With His first Word from the Cross, Our Lord Jesus Christ prayed “Father, forgive them for they know not what they do”. Thus, He begins His crucifixion emphasizing the merciful aspect of God, our Heavenly Father. In the second Word, He rewarded Dismas, the repentant thief. Then, with the third Word, He entrusted His Mother to John, and thus to us, and entrusts us to her. We take note that this Word alone binds every follower of Christ to defend the honor of the most Blessed Virgin Mary. Think for yourselves the dismal situation today, in this bitter passion of the Church.
After these first three Words, comes the fourth, which breaks upon us like a storm at dawn, when the sun’s light is withdrawn and the lightning illumines the torrents of rain and the wind-whipped trees.
“My God, my God, why hast Thou forsaken me?”
At this very hour, at this very Word, the darkness of the eclipse began to ease. In Father Groenings’ words, it “marked a turning point in which error’s shadow was to recede before truth, and the day of salvation was to begin.
My God, my God, why hast Thou forsaken me?
How are we to understand such a complaint? Is Christ doubting His Father? Modernists have implied such. What is the truth?
In the first place, we note that while His first Word from the Cross was from the Son of God to His Father, this fourth Word is from Christ the Son of Man to God. Again, we turn to Father Groenings:
The abandonment by God of Christ’s human nature was not a separation of the latter from the second Person of God. For the union of the second Person of the Godhead with Christ’s human nature was and is inseparable. If this union had been dissolved at the death of Christ, then not God, but a mere man would have died for us, and our redemption would not be accomplished.

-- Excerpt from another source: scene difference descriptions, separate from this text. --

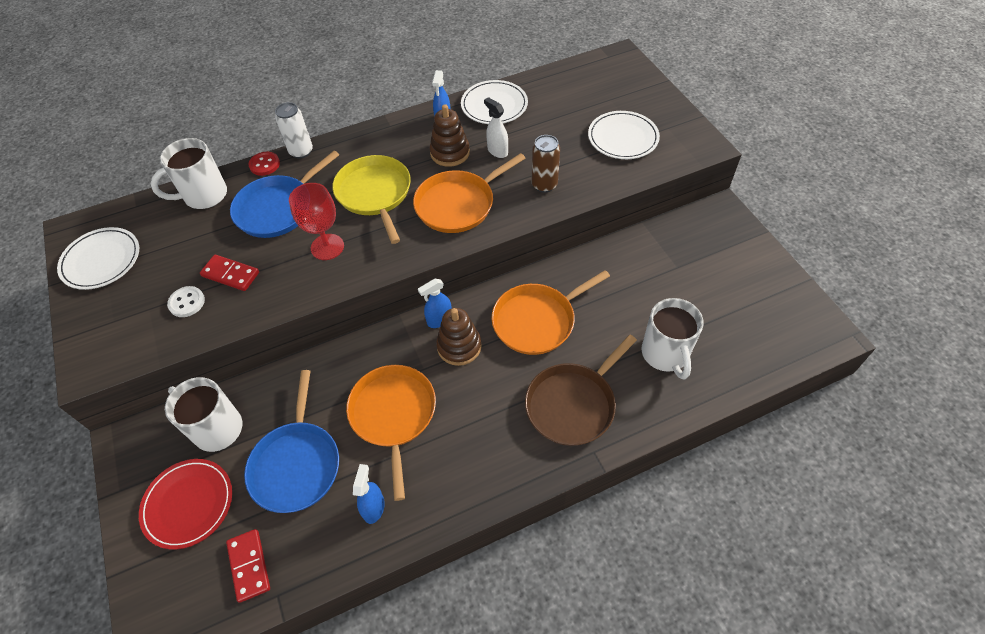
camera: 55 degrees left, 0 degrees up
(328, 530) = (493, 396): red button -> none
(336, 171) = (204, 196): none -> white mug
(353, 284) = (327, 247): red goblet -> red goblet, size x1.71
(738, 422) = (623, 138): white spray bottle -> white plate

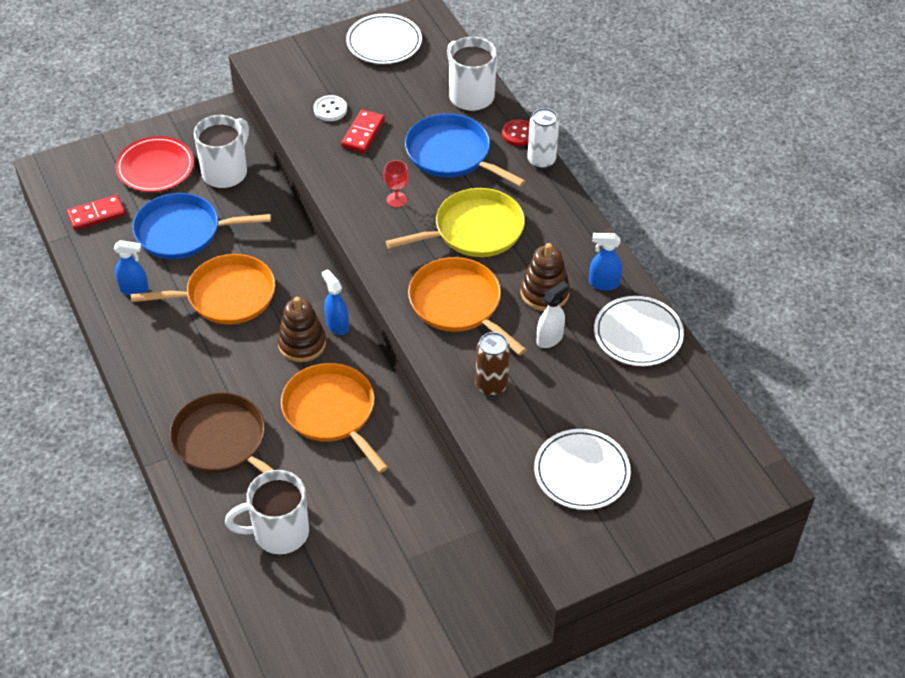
camera: 85 degrees right, 5 degrees down
(327, 247) = (396, 200): red goblet -> red goblet, size x0.58

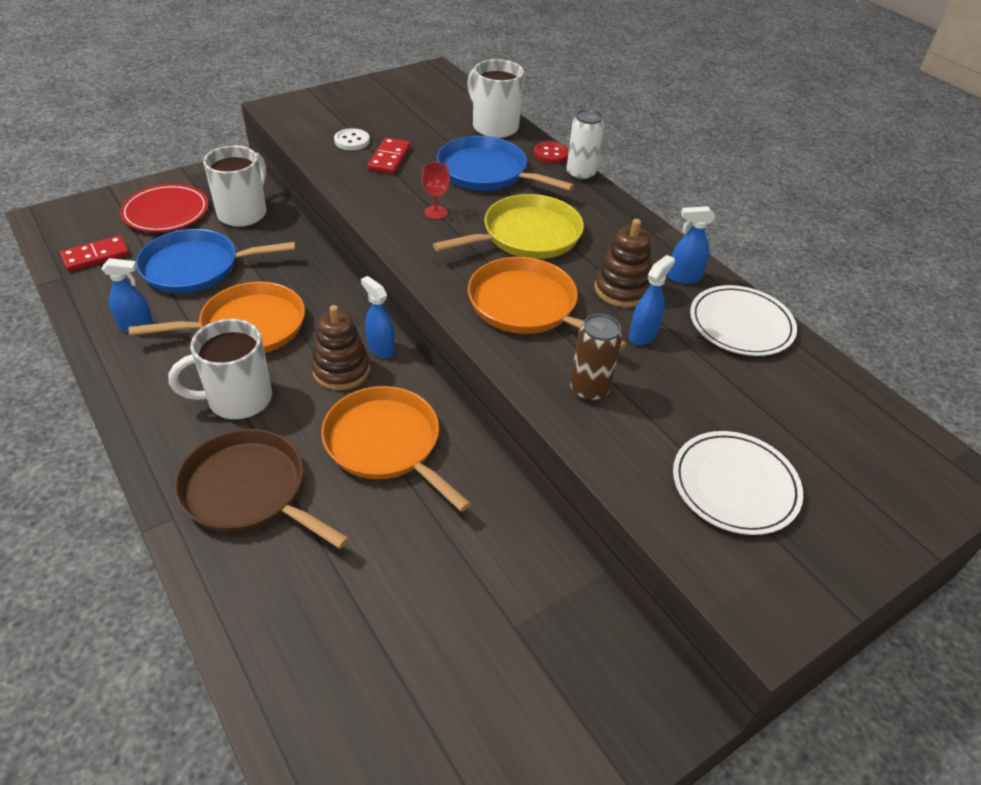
camera: 10 degrees left, 5 degrees down
(279, 532) = (332, 606): white mug -> white mug (237, 399)
(384, 42) = (399, 90): white plate -> none
(549, 338) = (643, 335): white spray bottle -> blue spray bottle

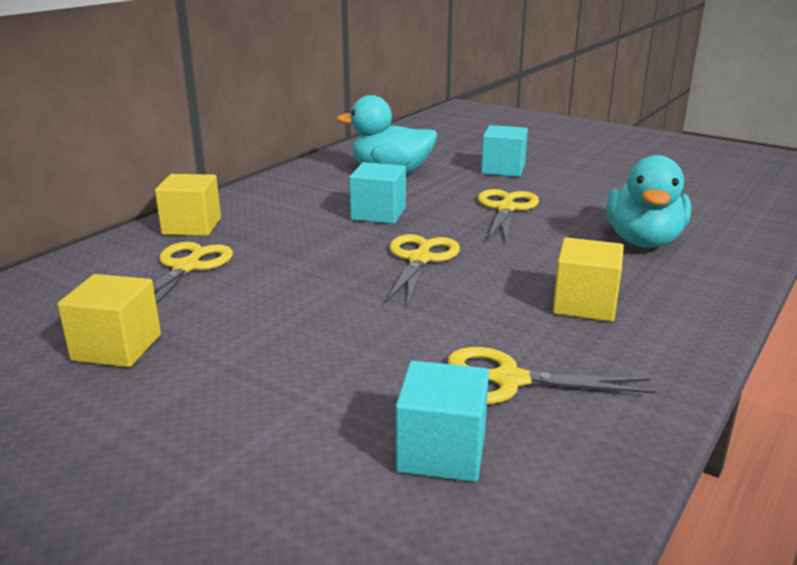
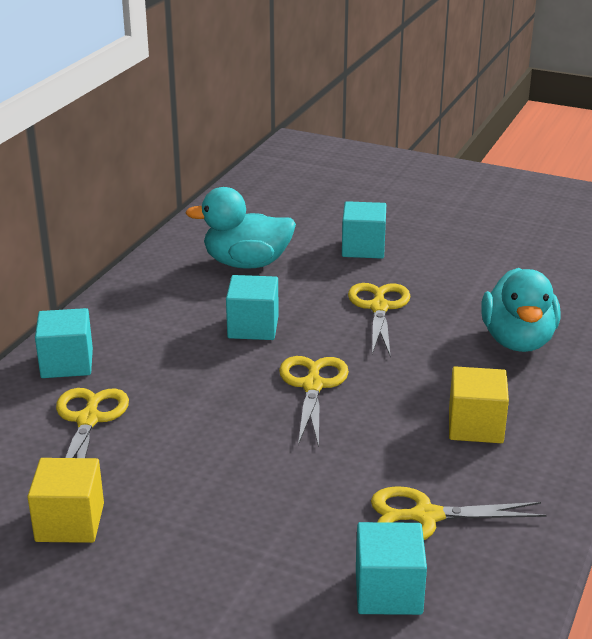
camera: 10 degrees left, 5 degrees up
(192, 226) = (67, 363): yellow cube -> turquoise cube

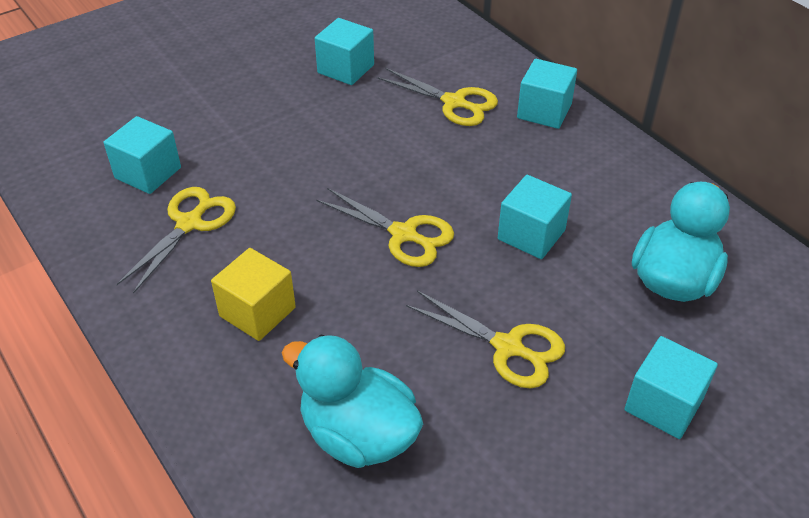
camera: 120 degrees right, 15 degrees up
(70, 522) = (346, 69): yellow cube -> turquoise cube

Neither was the abandonment by God of the human nature in Christ a withdrawal of grace. On the contrary, the plenitude of grace at all times existing in Christ effected that fortitude which bore Him up on the cross as it had done in the Garden of Olives. The abandonment, finally, did not consist in depriving the soul of Christ for a time of the direct vision of God. Christ rather complained, not only that God refused to preserve His human nature from impending death, but also that He abandoned it to suffering without the least solace whatever.
For His human nature might have been relieved in a twofold way;
First, through a direct action on all that contributed to make it suffer: sparing Him the sensible pain of the thorns, the nails and the scourges, and the interior pain of the mockery and humiliations of the crucifixion.
Secondly, God could have filled the soul of Christ with such consolation that He would not have felt external pain. This was done for many of the martyrs, who rejoiced even as they endured torture for Christ.
However, nothing of the kind happened, On the contrary, God abandoned the soul of Christ to repugnance, to fear, to sadness and to the excruciating knowledge that His Passion would be useless to so many human beings. God even allowed Satan whose hour was at hand, to use this time of sufferings to cruelly torture the Soul of Christ. Indeed, the only assistance God gave was to allow Christ’s human nature the strength to sustain it in order to prolong His suffering.
This was the object and the cause of Christ’s plaintive reproach. And we know that Christ gave the full consent of His Will to this abandonment.